Кузина Маэна, под руку со своим герром Армандом, вынуждена была стоять с германофилами и людьми из немецкого посольства. Кузина Микаэла, ее младшая сестра, с ярко-голубыми глазами, подошла под руку с высоким молодым человеком, в свое время мы все про него узнаем. В толпе мелькали шляпки и крашеные губки сестер Каравагио. Мама и старшие в семье держались чуть поодаль и были сдержанны. Дон Мартин Мартинес объезжал на лошади свои земли и ничего не знал о происходящем. Мария Луиса забыла о Мачакито, и всходящее солнце снова зажигало ее волосы красным и оранжевым огнем. Мария Эухения вышла из кабриолета, поглощенная доном Жеромом, приклеенная к нему, влюбленная, скорбная и красивая как никогда.
Герр Хаар прибыл на черном немецком автомобиле, новеньком и блестящем, напоминавшем одновременно и насекомое, и танк времен Grande Guerre. Мы стояли в Ретиро на просторной песчаной площадке, у высоких деревьев, под равнодушным июньским небом, солнечные лучи уже вовсю хозяйничали в неподвижном воздухе, густой аромат травы вызывал мысли о пикнике, и все это никак не соответствовало тому, что должно было здесь произойти. Немцу поднесли футляр с двумя старинными пистолетами, он ухмыльнулся, видимо сравнивая их мысленно с новейшим германским оружием — поэзия и романтика были ему чужды, — выбрал один из двух пистолетов и внимательно осмотрел его. Секунданты в сюртуках выглядели элегантнее дуэлянтов. Дуэлянты меня немного разочаровали. Немец смотрелся сержантом, а дон Жером словно только что поднялся с постели и поспешил на поединок, не приведя себя в порядок. И правда, к чему это, если тебя скоро может не стать? Мы стояли далеко, все казалось театральным спектаклем. Они соблюли весь протокол — отсчитали шаги, выслушали секундантов, встали спиной друг к другу.
— Дуэль кончается смертью, — сказала мне тетушка Альгадефина.
У меня в горле встал ком.
— А почему не до первой крови?
— Это когда дерутся на шпагах, но теперь шпагами не пользуются.
Они повернулись и уже прицеливались, но вдруг опустили пистолеты — невесть откуда между ними возник целый гусиный выводок. В публике раздались нервные смешки. Начали снова. Мне показалось, что теперь все пошло быстрее. Высоко в ветвях страшно, словно агонизируя, кричали павлины, а лебеди бесшумно скользили по неподвижной воде, равнодушные к спектаклю. Лебедя часто воспевают поэты, и он выглядит у них глуповатым и тщеславным. Больше всех в этом виноват Рубен. Дон Жером лежал на земле, он был мертв.

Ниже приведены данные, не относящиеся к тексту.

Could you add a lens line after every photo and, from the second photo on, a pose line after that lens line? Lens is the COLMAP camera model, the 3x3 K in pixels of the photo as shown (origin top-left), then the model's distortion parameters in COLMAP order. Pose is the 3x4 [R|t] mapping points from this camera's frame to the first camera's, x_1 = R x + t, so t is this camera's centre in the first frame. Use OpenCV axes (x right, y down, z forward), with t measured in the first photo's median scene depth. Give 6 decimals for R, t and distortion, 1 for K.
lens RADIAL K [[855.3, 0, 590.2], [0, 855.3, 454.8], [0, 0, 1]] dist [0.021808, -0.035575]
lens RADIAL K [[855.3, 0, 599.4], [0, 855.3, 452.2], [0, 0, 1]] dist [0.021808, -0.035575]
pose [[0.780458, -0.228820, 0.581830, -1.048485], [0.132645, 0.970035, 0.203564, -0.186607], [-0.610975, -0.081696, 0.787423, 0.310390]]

Звучали голоса военных, а два выстрела, слившихся в один, уже поглотило зеленое молчаливое утро. Мария Эухения рухнула на тело возлюбленного, как подкошенная. Тишина нарушалась дежурными словами и действиями, всегда производимыми в таких случаях. Я едва знал дона Жерома, но Мария Эухения была одной из моих тайных любовей, и я заплакал от жалости к ее разбитому сердцу. Выстрелы разбудили Ретиро, и парк бурно раскрывал свою зелень новому дню, распускаясь, словно огромный бутон розы.
Дон Мигель Примо де Ривера, вдовец, человек казармы, установил диктатуру с согласия короля, того самого сеньора из маленького шале в Гиндалере. Дон Мигель Примо был партнером по ломберу прадеда дона Мартина, они играли в мадридском Казино, и дон Мартин пригласил его на косидо в четверг, и конечно этот военный ловелас вмиг был сражен иронией и красотой тетушки Альгадефины.
Фанфаронистый солдафон, не то чтобы красивый, но и не уродливый, без тени печали на лице, весь в наградах, со шлейфом побед и неизменно окруженный друзьями. Тетушка Альгадефина решила, что с этим сеньором, который командовал всей Испанией, можно пофлиртовать, и это был ее ответ королю, если, конечно, когда-то она была именно его подругой или невестой, чего она не знала точно, чего не знал никто, чего не знаю и я.
— Сеньорита, вы мадридский цветок, достойный садов Андалузии.
— Для генерала вы несколько банальны, дон Мигель.
— Зубастая девушка, да?
— Но ваш комплимент не слишком оригинален.
— Хотите работать в моей личной канцелярии?
— Нет.
— Кажется, вы начитанны и могли бы помочь мне с текстами моих публичных выступлений.
— Я внучка дона Мартина Мартинеса, мой дедушка — либерал, и я не пойду на службу к диктатору.
— Но вы же не откажетесь пойти со мной на праздник, ведь вы так любите Мадрид[48].
— Я пойду, но не ради вас, а ради Мадрида.